The treatment is somewhat different if we are dealing with a patient with gingivitis or periodontitis, being the treatment of periodontitis longer and more complex.
In the case of a patient with gingivitis, the first thing to determine is the cause of the gum inflammation. It is usually due to an increase in biofilm caused by poor oral hygiene. We would begin by determining what factors have caused this increase in bacterial plaque, for example, if brushing is being done correctly. Although it is also necessary to determine other possible factors that could be favoring the development of the disease such as taking certain medications or hormonal changes.
Once the cause has been established and the appropriate recommendations have been given so that it does not happen again, the treatment is usually the removal of the biofilm by mechanical mechanisms. It has several names depending on each professional, such as cleaning, prophylaxis, tartrectomy, etc. Regardless of the name, in all of them it is necessary to eliminate the excess biofilm that is causing the inflammation of the gum. In this sense, there are different ways to do it, from the latest technology with aeropulpers to the traditional ultrasonic devices or to do it manually with curettes.
Periodontal treatment is usually much more complex and is carried out in different stages or steps:
- After the diagnostic phase, the first stage is to determine the risk factors that may be participating in the onset and progression of the disease, both the patient and the professional must be aware of them and try to avoid them. In addition, the promotion of healthy habits that will help us better control the disease should be recommended. It is very important that patients stop smoking, exercise regularly, avoid a sedentary lifestyle and eat a healthy diet.
- Next, we would start with the basic therapy of scaling and root planing (although it is not well used, it is also commonly called curettage), which consists of deconstructing the calculus (known as tartar) that is usually found under the gum, in the periodontal pockets. It can be destructured both with ultrasonic and manual instruments, as well as performed with different protocols, from all in the same session, in two consecutive days, or each quadrant once a week to complete the four. Normally, depending on the preferences of the professional and the patient’s situation, one or the other way of performing it is chosen. The objective is that once the calculus is eliminated, the periodontal pockets are reduced in size.
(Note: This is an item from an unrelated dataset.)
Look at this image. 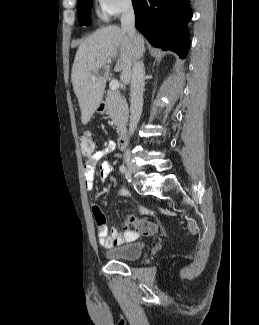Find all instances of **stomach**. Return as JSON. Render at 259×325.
Segmentation results:
<instances>
[{"mask_svg": "<svg viewBox=\"0 0 259 325\" xmlns=\"http://www.w3.org/2000/svg\"><path fill=\"white\" fill-rule=\"evenodd\" d=\"M106 110H107V106H106L105 103H103V102H101V103L98 105L97 109H96V111H97L98 113H100V114L105 113Z\"/></svg>", "mask_w": 259, "mask_h": 325, "instance_id": "1", "label": "stomach"}]
</instances>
- Between four and six weeks after this first phase, the reevaluation is performed. At this appointment, the clinical condition of the gums, especially the existence of periodontal pockets, is measured again with our periodontal probe. In patients with periodontal pockets between 4-6 mm only with the basic therapy of scaling and root planing is usually enough to control them, but if they are larger than 6 mm it is usually not enough and then it would be necessary to go to the next phase.
- In those cases of more severe periodontitis it may be necessary to move to the surgical phase and have to perform periodontal surgeries. The purpose of these surgeries would be to surgically reduce the size of the periodontal pockets. Their purpose is to avoid the existence of these spaces between the gum and the tooth around the teeth, since they are favorable locations where a pathogenic biofilm can develop again, favoring the development of the pathology.
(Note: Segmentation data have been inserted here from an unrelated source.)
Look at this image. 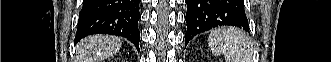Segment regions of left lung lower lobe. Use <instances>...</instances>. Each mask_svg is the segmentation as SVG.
<instances>
[{
    "instance_id": "1",
    "label": "left lung lower lobe",
    "mask_w": 331,
    "mask_h": 62,
    "mask_svg": "<svg viewBox=\"0 0 331 62\" xmlns=\"http://www.w3.org/2000/svg\"><path fill=\"white\" fill-rule=\"evenodd\" d=\"M187 31L185 43L211 28L232 25L249 29L243 0H185Z\"/></svg>"
}]
</instances>
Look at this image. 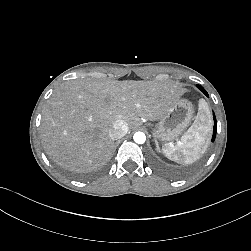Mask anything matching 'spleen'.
<instances>
[{"label":"spleen","instance_id":"3e777b00","mask_svg":"<svg viewBox=\"0 0 251 251\" xmlns=\"http://www.w3.org/2000/svg\"><path fill=\"white\" fill-rule=\"evenodd\" d=\"M194 132V130L193 129H191V131L189 132V133H187L186 134V139H190L191 138V134ZM188 141V140H187ZM187 141L186 142H179L178 144H177V146H182V145H184L185 143H187ZM165 147H166V149H168V150H175V148H176V146L173 144V143H166L165 144Z\"/></svg>","mask_w":251,"mask_h":251}]
</instances>
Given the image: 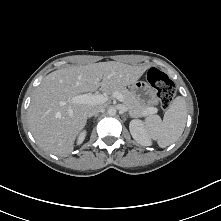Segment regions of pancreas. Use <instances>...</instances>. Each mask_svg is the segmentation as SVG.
<instances>
[{"instance_id":"obj_1","label":"pancreas","mask_w":221,"mask_h":221,"mask_svg":"<svg viewBox=\"0 0 221 221\" xmlns=\"http://www.w3.org/2000/svg\"><path fill=\"white\" fill-rule=\"evenodd\" d=\"M106 92L107 94H113L114 92L120 93L124 97L123 103L127 107L129 114L132 117H139L142 115H146L144 114L145 111H147L150 108L149 106L142 104L134 94H132L124 87H113L108 89Z\"/></svg>"}]
</instances>
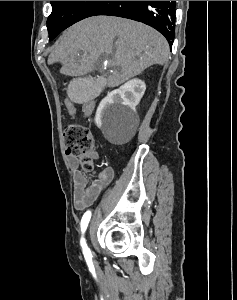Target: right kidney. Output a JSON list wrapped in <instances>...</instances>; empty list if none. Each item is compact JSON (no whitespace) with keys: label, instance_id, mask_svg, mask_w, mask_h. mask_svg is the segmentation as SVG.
Returning <instances> with one entry per match:
<instances>
[{"label":"right kidney","instance_id":"right-kidney-1","mask_svg":"<svg viewBox=\"0 0 237 300\" xmlns=\"http://www.w3.org/2000/svg\"><path fill=\"white\" fill-rule=\"evenodd\" d=\"M146 91V85L144 81H140V79H132V81H128L119 89H115V91H111L105 99H102L95 115V123L97 127H101V115L102 111L111 105V103H119V105H126V107H130L132 111H135L139 101H141L144 93Z\"/></svg>","mask_w":237,"mask_h":300}]
</instances>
- However, the most important part of any periodontal treatment is what is called periodontal maintenance. They are visits with a periodic frequency that can vary from four to two times a year depending on the characteristics of the disease in each patient. In these visits the periodontal situation of the patient will be controlled, the presence of risk factors will be checked and the elimination of the biofilm that may have formed during that time will be carried out. As the disease is chronic, its treatment should also be chronic.